Problem> Copy the classification lines of every record below word for word, leaving out the pictures.

Given entries>

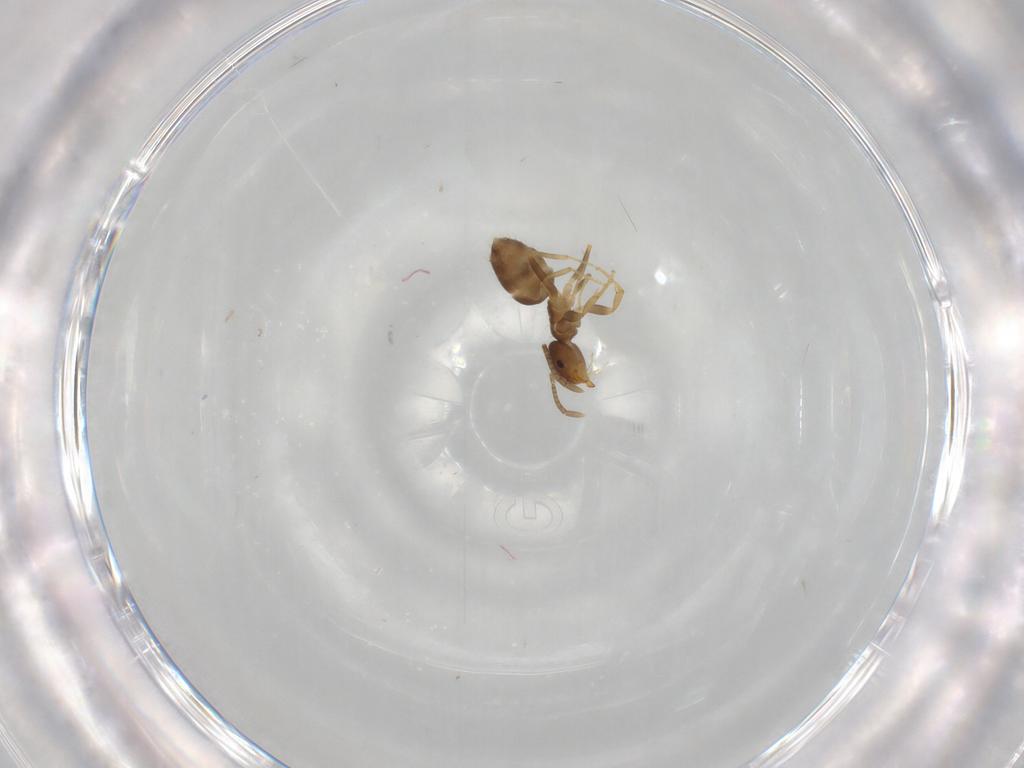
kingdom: Animalia
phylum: Arthropoda
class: Insecta
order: Hymenoptera
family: Formicidae
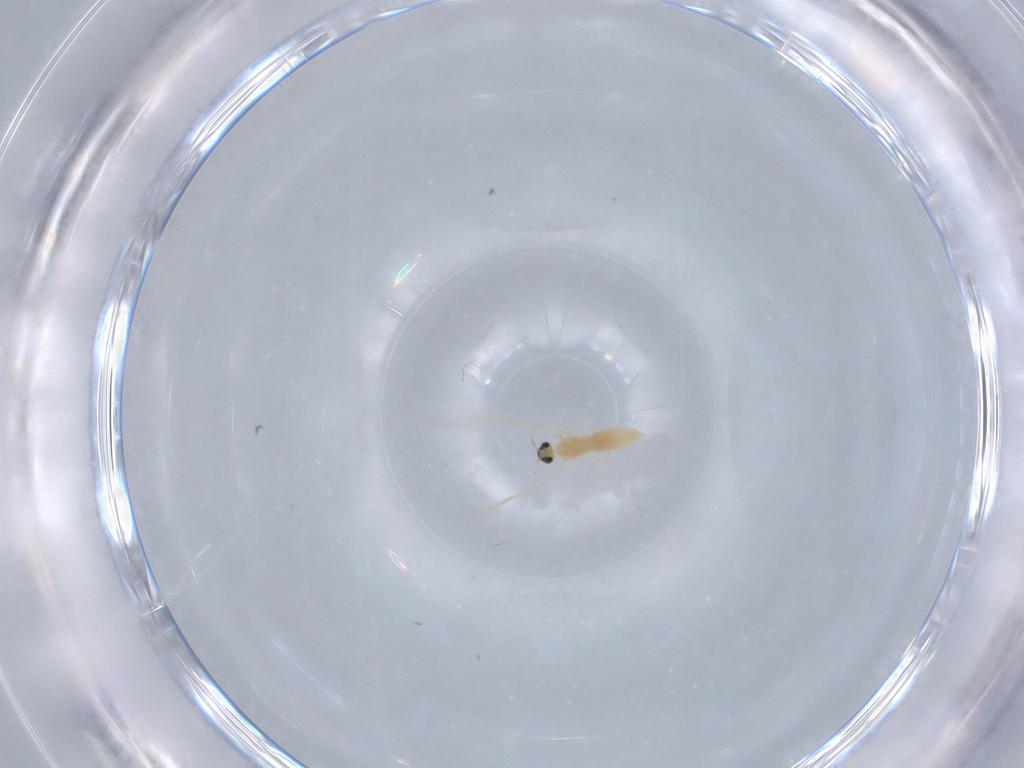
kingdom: Animalia
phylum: Arthropoda
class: Insecta
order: Diptera
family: Cecidomyiidae
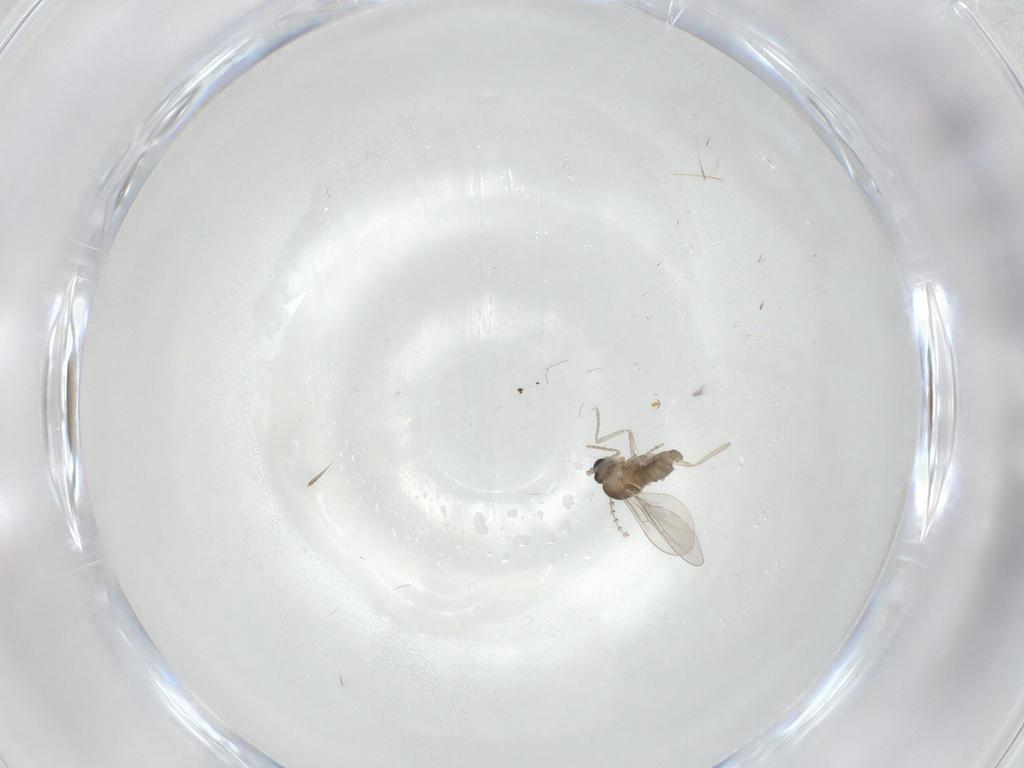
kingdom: Animalia
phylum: Arthropoda
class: Insecta
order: Diptera
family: Cecidomyiidae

The reply>
kingdom: Animalia
phylum: Arthropoda
class: Insecta
order: Hymenoptera
family: Formicidae
kingdom: Animalia
phylum: Arthropoda
class: Insecta
order: Diptera
family: Cecidomyiidae
kingdom: Animalia
phylum: Arthropoda
class: Insecta
order: Diptera
family: Cecidomyiidae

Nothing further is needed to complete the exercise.